Required action
Please output exactly the lines below, starting at the line that has "(Les disques Bongo Joe)" and ending at the line that has "Like this post?", both included; leave out all pictures and include nothing else.

Page images and extracted text

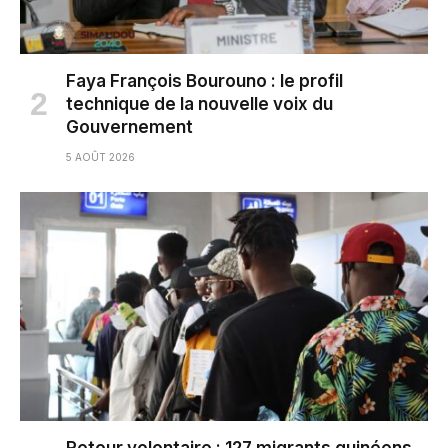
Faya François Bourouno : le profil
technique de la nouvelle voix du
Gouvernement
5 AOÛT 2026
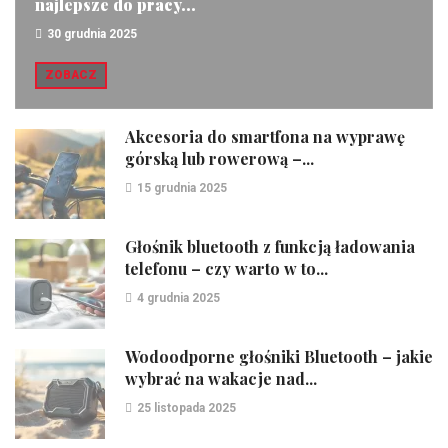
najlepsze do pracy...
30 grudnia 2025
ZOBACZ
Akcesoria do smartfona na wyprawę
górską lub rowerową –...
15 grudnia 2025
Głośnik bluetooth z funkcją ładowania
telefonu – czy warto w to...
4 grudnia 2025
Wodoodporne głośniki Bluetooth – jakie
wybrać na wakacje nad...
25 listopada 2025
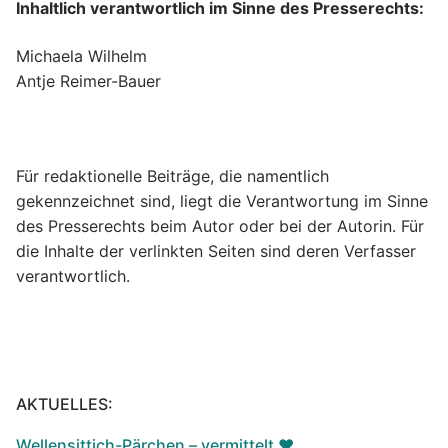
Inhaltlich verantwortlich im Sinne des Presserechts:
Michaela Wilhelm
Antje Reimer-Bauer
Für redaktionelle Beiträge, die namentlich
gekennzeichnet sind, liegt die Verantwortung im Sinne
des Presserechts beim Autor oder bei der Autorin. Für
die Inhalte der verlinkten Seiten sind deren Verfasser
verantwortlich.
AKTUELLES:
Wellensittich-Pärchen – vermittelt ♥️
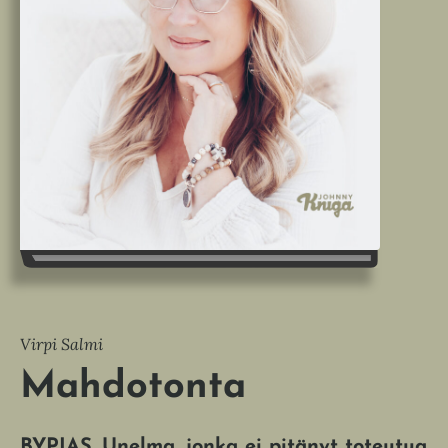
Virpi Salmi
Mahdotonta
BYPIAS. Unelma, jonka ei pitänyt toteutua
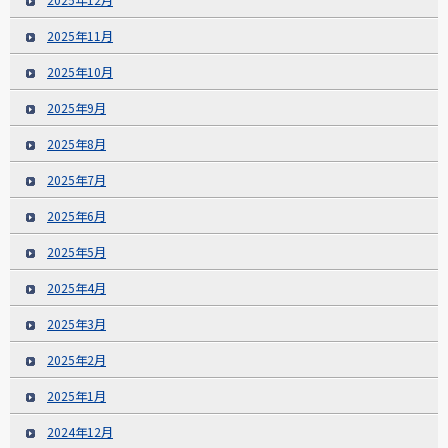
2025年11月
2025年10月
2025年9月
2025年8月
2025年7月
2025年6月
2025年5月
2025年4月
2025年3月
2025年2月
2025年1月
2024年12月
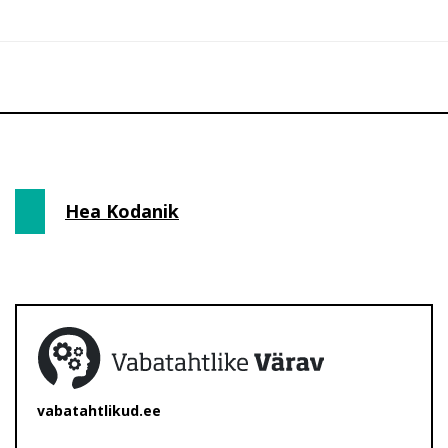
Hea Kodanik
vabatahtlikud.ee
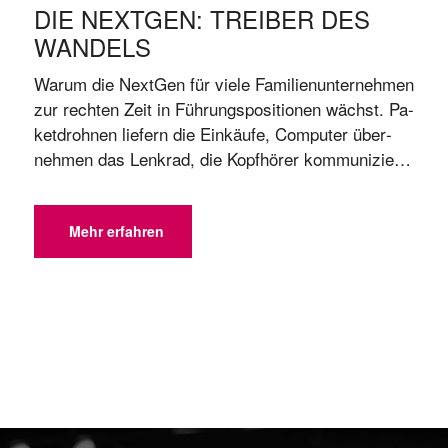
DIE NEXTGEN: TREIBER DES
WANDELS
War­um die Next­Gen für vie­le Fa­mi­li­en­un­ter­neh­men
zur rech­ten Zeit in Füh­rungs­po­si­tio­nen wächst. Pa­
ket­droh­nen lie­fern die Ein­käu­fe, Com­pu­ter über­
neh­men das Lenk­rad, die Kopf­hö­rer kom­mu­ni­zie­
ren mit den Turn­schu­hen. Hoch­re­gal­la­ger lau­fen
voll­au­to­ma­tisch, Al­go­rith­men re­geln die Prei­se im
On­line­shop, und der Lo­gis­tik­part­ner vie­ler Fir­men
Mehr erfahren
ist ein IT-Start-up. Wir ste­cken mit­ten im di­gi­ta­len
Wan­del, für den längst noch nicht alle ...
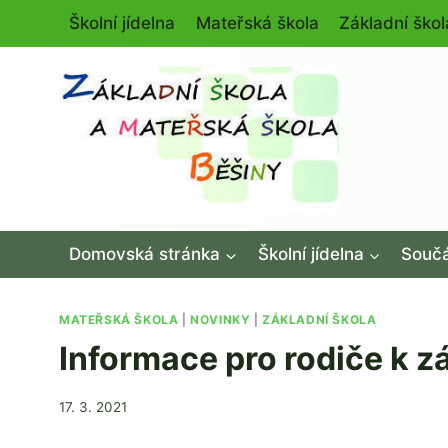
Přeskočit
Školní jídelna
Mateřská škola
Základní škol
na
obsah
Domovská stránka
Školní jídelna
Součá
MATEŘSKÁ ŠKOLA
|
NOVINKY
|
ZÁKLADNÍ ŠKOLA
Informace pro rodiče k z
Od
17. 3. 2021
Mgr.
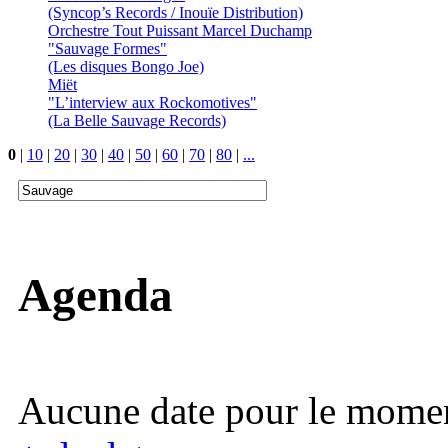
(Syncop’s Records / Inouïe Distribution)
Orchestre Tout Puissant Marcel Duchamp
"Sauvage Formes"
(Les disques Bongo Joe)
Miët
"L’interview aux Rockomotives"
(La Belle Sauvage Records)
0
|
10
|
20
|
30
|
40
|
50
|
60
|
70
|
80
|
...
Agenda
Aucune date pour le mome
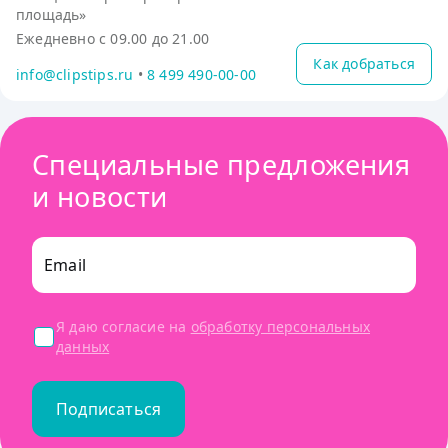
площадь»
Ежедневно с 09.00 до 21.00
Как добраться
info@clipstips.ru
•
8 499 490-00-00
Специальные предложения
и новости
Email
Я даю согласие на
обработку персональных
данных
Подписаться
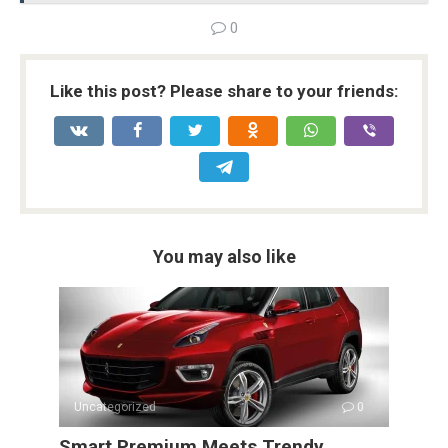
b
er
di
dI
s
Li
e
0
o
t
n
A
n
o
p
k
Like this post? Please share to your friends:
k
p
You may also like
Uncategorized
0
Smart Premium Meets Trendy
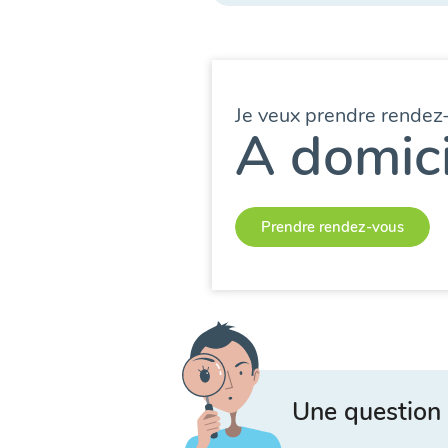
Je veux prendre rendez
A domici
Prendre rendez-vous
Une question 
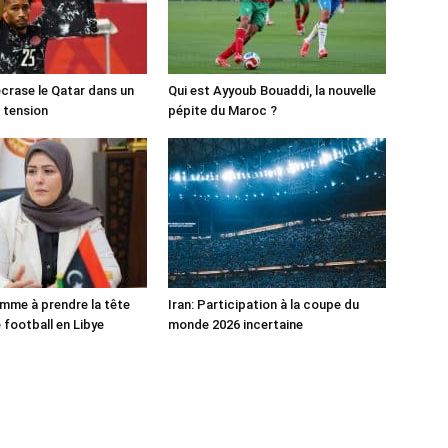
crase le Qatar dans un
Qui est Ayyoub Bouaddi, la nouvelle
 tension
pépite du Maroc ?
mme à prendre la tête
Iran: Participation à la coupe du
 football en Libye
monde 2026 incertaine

Expected answer
(Les disques Bongo Joe)
Miët
"L’interview aux Rockomotives"
(La Belle Sauvage Records)
0
|
10
|
20
|
30
|
40
|
50
|
60
|
70
|
80
|
...
Agenda
Aucune date pour le mome
площадь»
Ежедневно с 09.00 до 21.00
Как добраться
info@clipstips.ru
•
8 499 490-00-00
Специальные предложения
и новости
Email
Я даю согласие на
обработку персональных
данных
Подписаться
b
er
di
dI
s
Li
e
0
o
t
n
A
n
o
p
k
Like this post? Please share to your friends:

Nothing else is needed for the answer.